No interrogatório à PF, Viviane disse que não é dona dos US$44,3 mil relacionados a ela numa ficha recolhida na Vicatur. Viviane também revelou nomes de outros parentes que teriam sido usados como laranjas Vicatur. A PF não informou se foi a família dela que teria recebido vantagens para ceder os nomes usados nas operações de saque. Em nome do grupo, a Vicatur fez várias operações de venda de US$35 mil a US$45 mil. Somadas, estas operações chegam a US$249,9, quase o mesmo valor apreendido em poder de Gedimar Passos e Valdebran Padilha, no hotel Ibis em São Paulo, na fase final das negociações em torno do dossiê.

Viviane mora em Magé. Para a polícia, ela teria sido usada como laranja para esconder a identidade do verdadeiro dono dos US$249,9 mil. A PF deve terminar de ouvir ainda hoje outros parentes de Viviane e funcionários da Vicatur. A partir daí, os investigadores entendem que poderão descobrir quem, de fato, sacou o dinheiro. A polícia já sabe que o R$1,7 milhão foi levado a Gedimar Passos no hotel Ibis por Hamilton Lacerda, ex-coordenador de comunicação da campanha do senador Aloizio Mercadante (PT), ao governo de São Paulo.

Com base nestas novas informações, a polícia acredita que poderá descobrir quem repassou o dinheiro a Lacerda. Em relatório enviado à Justiça Federal, na sexta-feira passada, a PF também informa que pelo menos R$5 mil, do montante de R$1,7 milhão, teriam passado por uma das bancas do jogo do bicho, numa área controlada pelo bicheiro Artur Petrus Kalil, o Turcão, no Rio de Janeiro.

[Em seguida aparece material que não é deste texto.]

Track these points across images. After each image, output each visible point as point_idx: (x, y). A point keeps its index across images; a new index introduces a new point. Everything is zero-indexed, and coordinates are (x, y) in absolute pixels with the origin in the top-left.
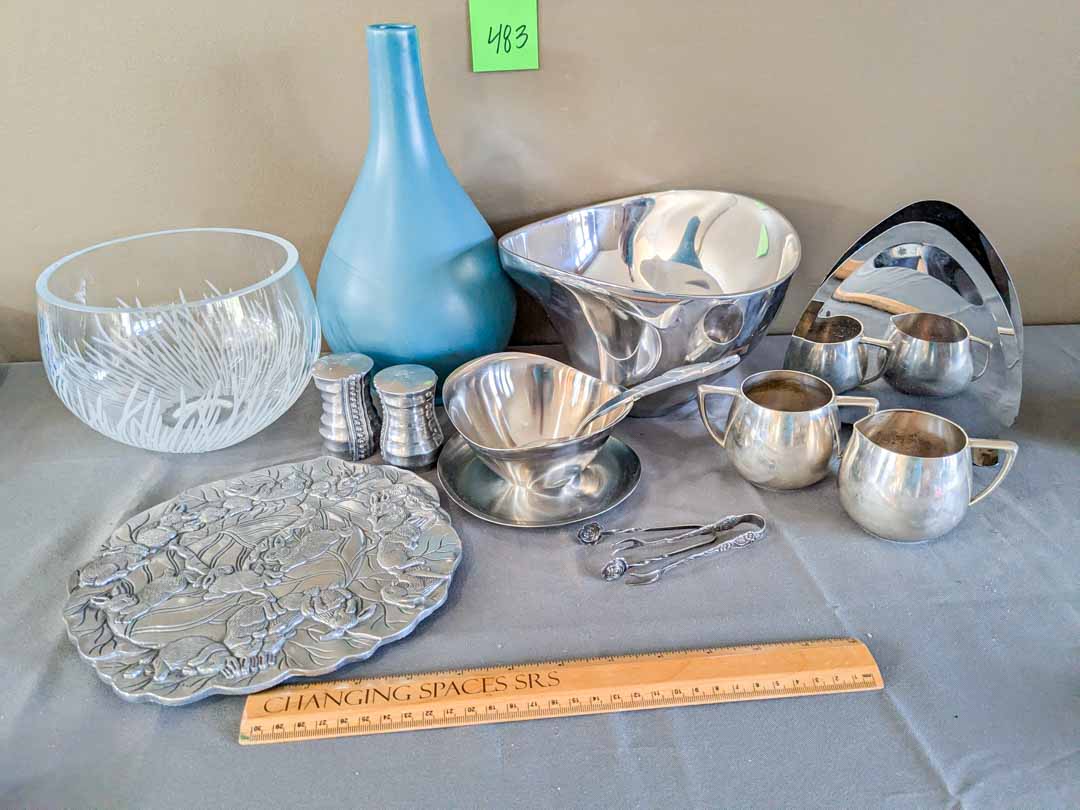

Oito laranjas seriam moradores de Magé

Ontem, três dias depois da divulgação do nome da agência Vicatur, a Polícia Federal realizou busca e apreensão na sede da casa de câmbio em Nova Iguaçu. Quatro agentes e um delegado chegaram ao local por volta de 11h e saíram ante do meio-dia, levando uma caixa. Os donos da agência, Sirley da Silva Chaves e Fernando Ribas Soares, saíram da agência junto com a polícia, mas apenas por volta das 16h, acompanhados pelo pai de Fernando, o advogado Jorge Ribas Soares, chegaram à sede da Superintendência de Polícia Federal, na Praça Mauá, para prestar depoimento.

O interrogatório durou cerca de quatro horas. A primeira a falar foi Sirley, que deixou a sede da PF por volta de 18h20m, sem dar entrevistas. O restante saiu por volta de 19h40m. Além da busca e apreensão, a Polícia Federal teria percorrido endereços de laranjas envolvidos no caso.

Oito laranjas usados na operação de compra de dólares na Vicatur seriam moradores de Magé. O GLOBO localizou um dos nomes, em Piabetá. No local, um trabalhador rural disse desconhecer que seu nome tenha sido usado em alguma operação de laranjas. Até a tarde de ontem, ele só havia sido procurado por jornalistas.

– Aqui não tem laranja. Eu planto pimenta, serve?

Ele explicou que, de início, imaginou que os jornalistas estivessem tentando fazer uma reportagem sobre galinheiros:

– Há cerca de um ano e meio fui entrevistado por causa da criação de galinhas. Fiquei famoso na região. Mas hoje estou trabalhando como pimenteiro.

O município onde viveriam os laranjas usados na operação da suposta compra do dossiê contra tucanos é um dos mais pobres da região metropolitana do Rio.

O GLOBO tentou localizar outros dois supostos laranjas, mas eles não estavam em casa. Segundo vizinhos, nenhum agente federal passou por ali.